**RECORDS FOR THE EXERCISE**

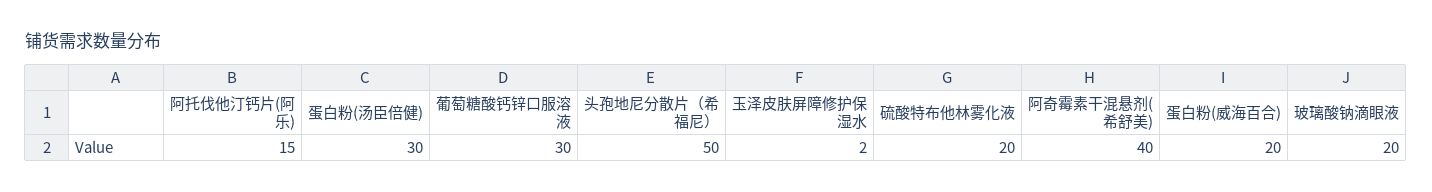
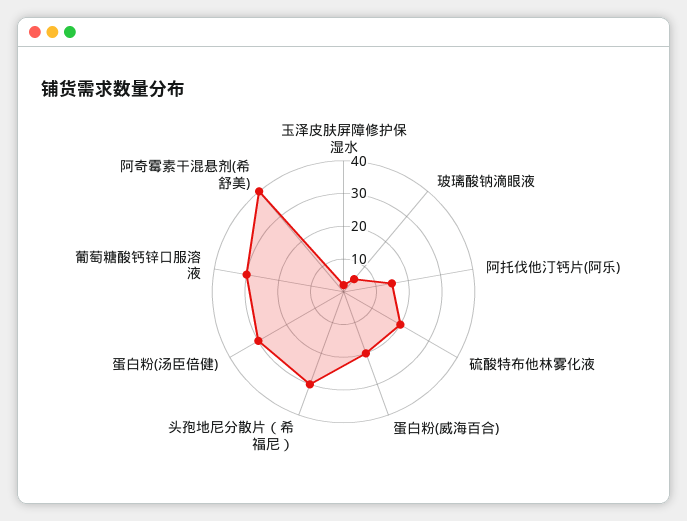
  {
    "阿托伐他汀钙片(阿乐)": 15,
    "蛋白粉(汤臣倍健)": 30,
    "葡萄糖酸钙锌口服溶液": 30,
-   "头孢地尼分散片（希福尼）": 50,
+   "头孢地尼分散片（希福尼）": 30,
    "玉泽皮肤屏障修护保湿水": 2,
    "硫酸特布他林雾化液": 20,
    "阿奇霉素干混悬剂(希舒美)": 40,
    "蛋白粉(威海百合)": 20,
-   "玻璃酸钠滴眼液": 20
+   "玻璃酸钠滴眼液": 5
  }

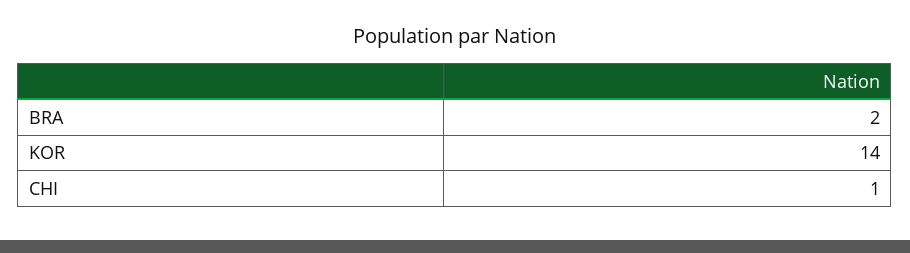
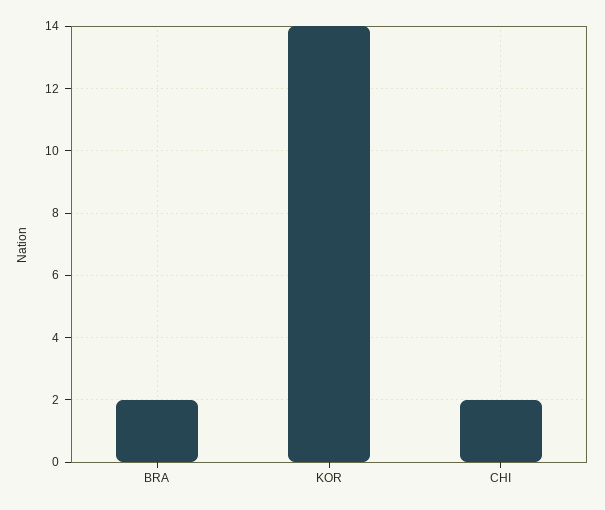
  {
    "BRA": 2,
    "KOR": 14,
-   "CHI": 1
+   "CHI": 2
  }

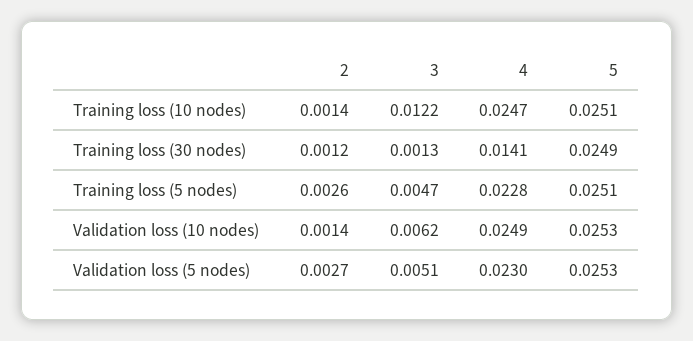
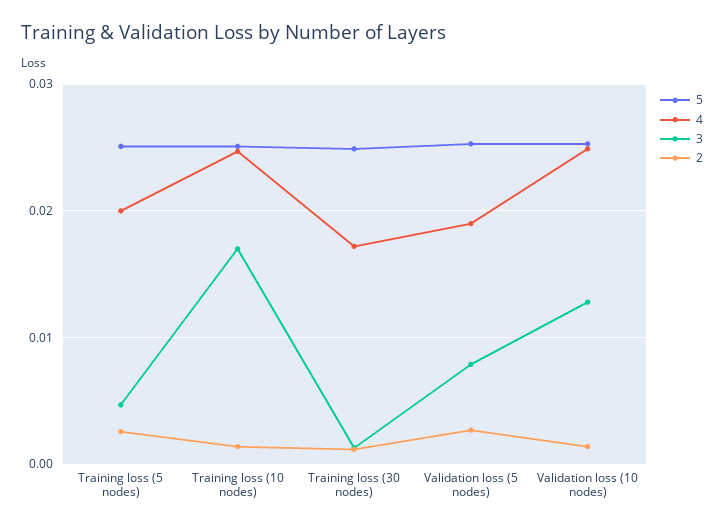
  {
    "2": {
      "Training loss (10 nodes)": 0.0014,
      "Training loss (30 nodes)": 0.0012,
      "Training loss (5 nodes)": 0.0026,
      "Validation loss (10 nodes)": 0.0014,
      "Validation loss (5 nodes)": 0.0027
    },
    "3": {
-     "Training loss (10 nodes)": 0.0122,
+     "Training loss (10 nodes)": 0.017,
      "Training loss (30 nodes)": 0.0013,
      "Training loss (5 nodes)": 0.0047,
-     "Validation loss (10 nodes)": 0.0062,
+     "Validation loss (10 nodes)": 0.013,
-     "Validation loss (5 nodes)": 0.0051
+     "Validation loss (5 nodes)": 0.008
    },
    "4": {
      "Training loss (10 nodes)": 0.0247,
-     "Training loss (30 nodes)": 0.0141,
+     "Training loss (30 nodes)": 0.017,
-     "Training loss (5 nodes)": 0.0228,
+     "Training loss (5 nodes)": 0.02,
      "Validation loss (10 nodes)": 0.0249,
-     "Validation loss (5 nodes)": 0.023
+     "Validation loss (5 nodes)": 0.019
    },
    "5": {
      "Training loss (10 nodes)": 0.0251,
      "Training loss (30 nodes)": 0.0249,
      "Training loss (5 nodes)": 0.0251,
      "Validation loss (10 nodes)": 0.0253,
      "Validation loss (5 nodes)": 0.0253
    }
  }

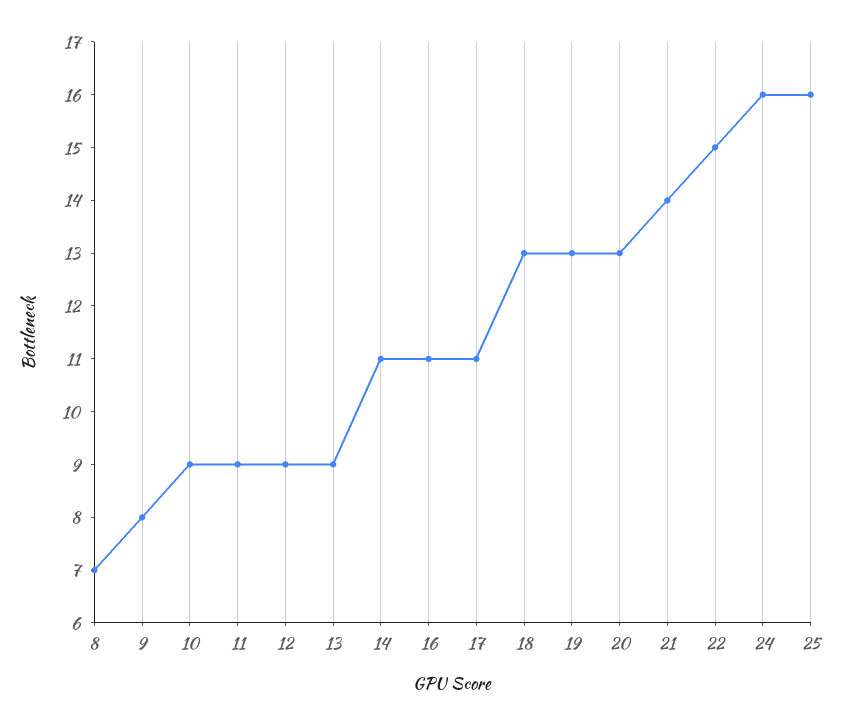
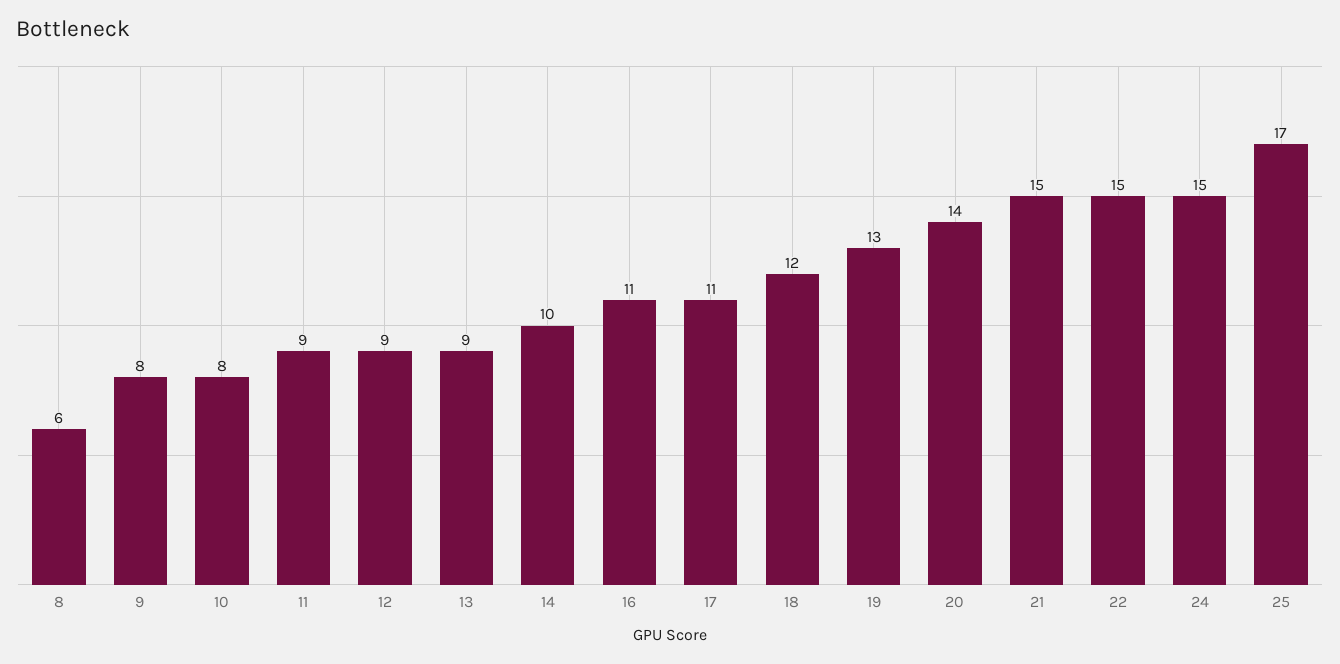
  {
-   "8": 7,
+   "8": 6,
    "9": 8,
-   "10": 9,
+   "10": 8,
    "11": 9,
    "12": 9,
    "13": 9,
-   "14": 11,
+   "14": 10,
    "16": 11,
    "17": 11,
-   "18": 13,
+   "18": 12,
    "19": 13,
-   "20": 13,
+   "20": 14,
-   "21": 14,
+   "21": 15,
    "22": 15,
-   "24": 16,
+   "24": 15,
-   "25": 16
+   "25": 17
  }

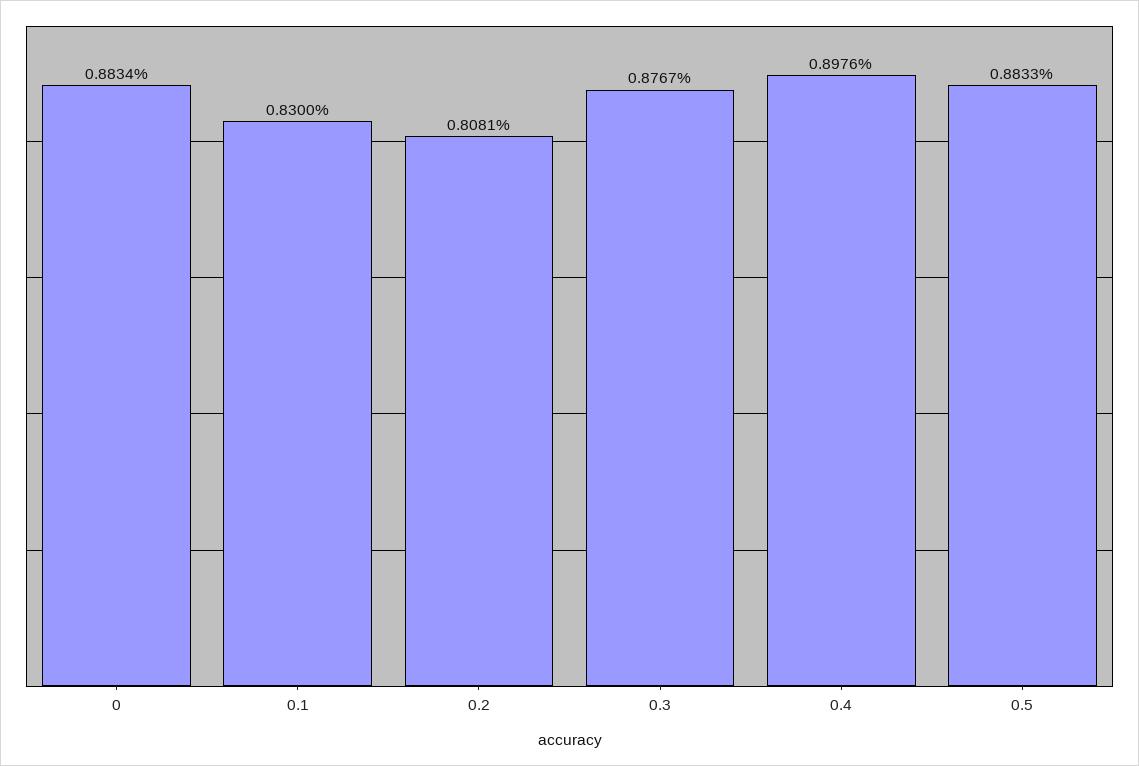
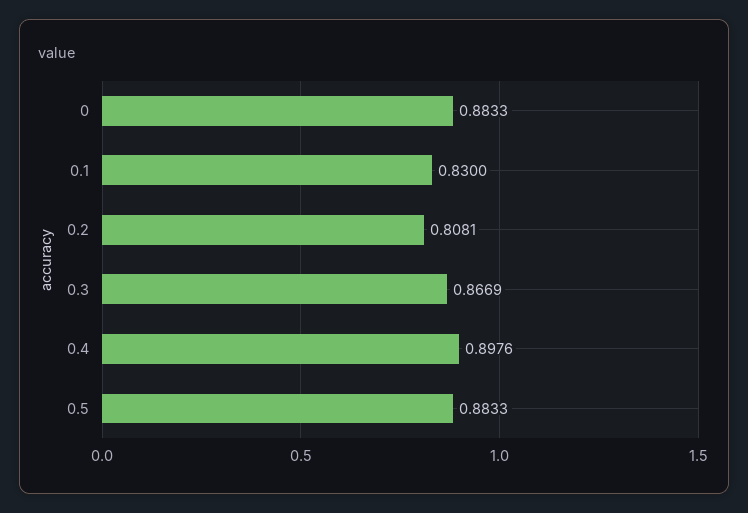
  {
-   "0": 0.8834,
+   "0": 0.8833,
    "0.1": 0.83,
    "0.2": 0.8081,
-   "0.3": 0.8767,
+   "0.3": 0.8669,
    "0.4": 0.8976,
    "0.5": 0.8833
  }

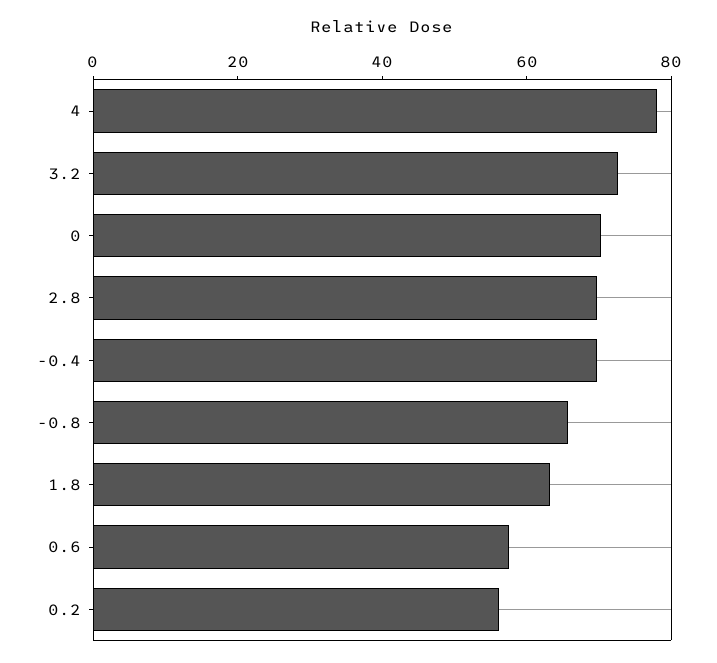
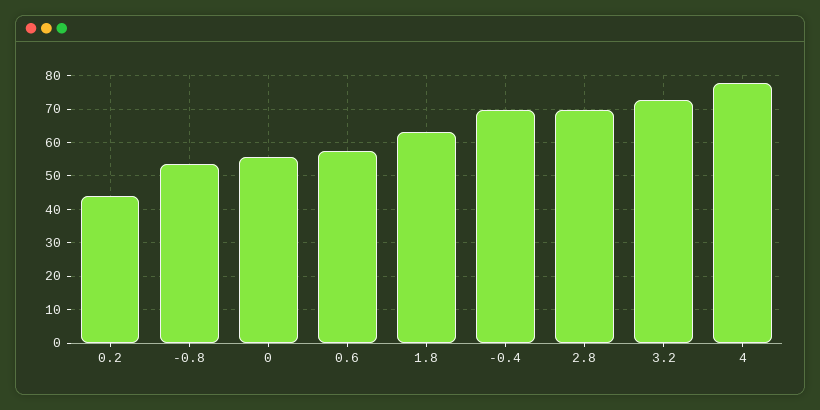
  {
    "4": 78,
    "3.2": 72,
-   "0": 70,
+   "0": 56,
    "2.8": 70,
    "-0.4": 70,
-   "-0.8": 65,
+   "-0.8": 54,
    "1.8": 64,
    "0.6": 58,
-   "0.2": 55
+   "0.2": 44
  }

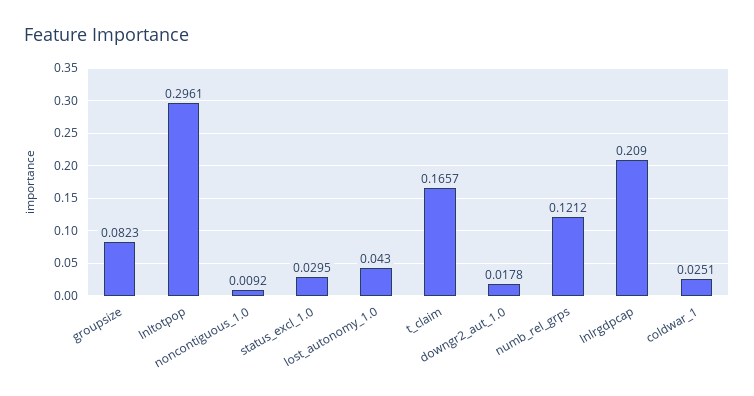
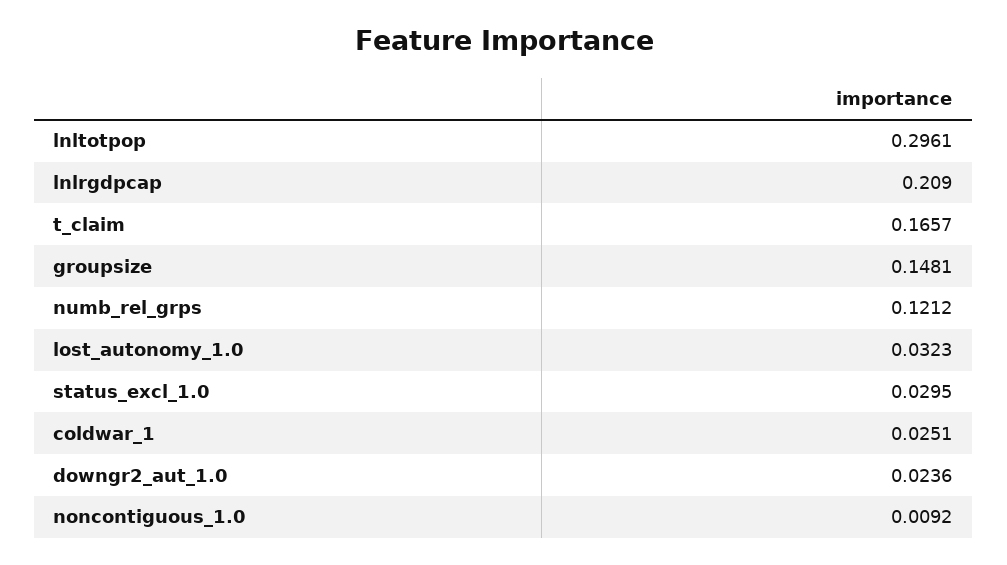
  {
-   "groupsize": 0.0823,
+   "groupsize": 0.1481,
    "lnltotpop": 0.2961,
    "noncontiguous_1.0": 0.0092,
    "status_excl_1.0": 0.0295,
-   "lost_autonomy_1.0": 0.043,
+   "lost_autonomy_1.0": 0.0323,
    "t_claim": 0.1657,
-   "downgr2_aut_1.0": 0.0178,
+   "downgr2_aut_1.0": 0.0236,
    "numb_rel_grps": 0.1212,
    "lnlrgdpcap": 0.209,
    "coldwar_1": 0.0251
  }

**PROBLEM REQUIREMENTS**
When a line in the data above contains the string "Validation", copy that line.

**ANSWER TO THIS PROBLEM**
      "Validation loss (10 nodes)": 0.0014,
      "Validation loss (5 nodes)": 0.0027
-     "Validation loss (10 nodes)": 0.0062,
+     "Validation loss (10 nodes)": 0.013,
-     "Validation loss (5 nodes)": 0.0051
+     "Validation loss (5 nodes)": 0.008
      "Validation loss (10 nodes)": 0.0249,
-     "Validation loss (5 nodes)": 0.023
+     "Validation loss (5 nodes)": 0.019
      "Validation loss (10 nodes)": 0.0253,
      "Validation loss (5 nodes)": 0.0253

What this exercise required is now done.